Brano del testo
******
Lezioni
di diritto
da Il Messaggero del 20.6.98
di NAPOLEONE COLAJANNI
DUE avvenimenti hanno marcato a breve distanza di tempo la vicenda
giudiziaria di Mani pulite: il deposito della sentenza della Corte di Cassazione
che annulla la sentenza della Corte di Appello che confermava la condanna
di Bettino Craxi, e la decisione del Tribunale di Milano di accogliere
in parte l’istanza dei legali della Fininvest e di annullare parzialmente
il processo a carico di Berlusconi per la All Iberian, per la mancanza
di un atto dovuto, la notifica alla Fininvest perché potesse eventualmente
costituirsi parte civile.
Di tutte e due le decisioni non va sottovalutata l’importanza. Innanzitutto
perché esse vengono dall’interno della magistratura, da un esercizio
della giurisdizione, e nessuno può attribuire a pressioni politiche
questi fatti. A quanti hanno protestato, qualcuno pacatamente, qualcuno
esagitatamente come certi adepti del culto delle manette, sostenendo che
le due decisioni si inseriscono in un clima di rivincita verso il Pool
di Milano, va fatto osservare che non si possono usare certi argomenti
a senso unico e soltanto quando fa comodo.
******
Informazioni riportate
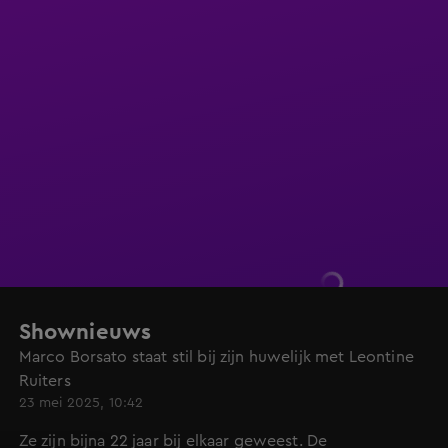
Shownieuws
Marco Borsato staat stil bij zijn huwelijk met Leontine
Ruiters
23 mei 2025, 10:42
Ze zijn bijna 22 jaar bij elkaar geweest. De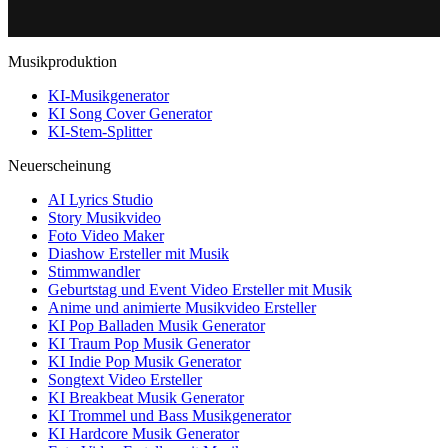
Musikproduktion
KI-Musikgenerator
KI Song Cover Generator
KI-Stem-Splitter
Neuerscheinung
AI Lyrics Studio
Story Musikvideo
Foto Video Maker
Diashow Ersteller mit Musik
Stimmwandler
Geburtstag und Event Video Ersteller mit Musik
Anime und animierte Musikvideo Ersteller
KI Pop Balladen Musik Generator
KI Traum Pop Musik Generator
KI Indie Pop Musik Generator
Songtext Video Ersteller
KI Breakbeat Musik Generator
KI Trommel und Bass Musikgenerator
KI Hardcore Musik Generator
******
Esercizi
(1) Traduci in inglese questa frase dell'articolo su Mani pulite: «Di tutte e due le decisioni non va sottovalutata l’importanza.»
(2) Prosegui l'articolo su Mani pulite, partendo subito dopo la sua ultima frase.

Risposte per esercizio
(1) The importance of both decisions should not be underestimated.

(2)
Una parte della magistratura, a cominciare dai maggiori esponenti del
Pool e non escludendo vertici dell’organizzazione rappresentativa dei magistrati,
si è impegnata esplicitamente per influenzare l’opinione pubblica
e creare un certo clima. Basti ricordare i ripetuti interventi di Ilda
Boccassini, Francesco Greco e Gherardo Colombo, per non parlare delle grevi
cadute di stile di Piercamillo Davigo. Si sono assunti così delle
responsabilità pubbliche, cosa che hanno tutto il diritto di fare,
ma non possono sottrarsi al giudizio di quanti hanno lo stesso loro diritto
ad esprimersi. Se poi l’opinione pubblica comincia a comprendere le ragioni
dei critici del Pool è segno che qualcosa va cambiando, rispetto
ai tempi in cui fare un’osservazione a Di Pietro era come parlare male
di Garibaldi. Per non restare prigionieri di tali diatribe non c’è
che da riflettere sui fatti.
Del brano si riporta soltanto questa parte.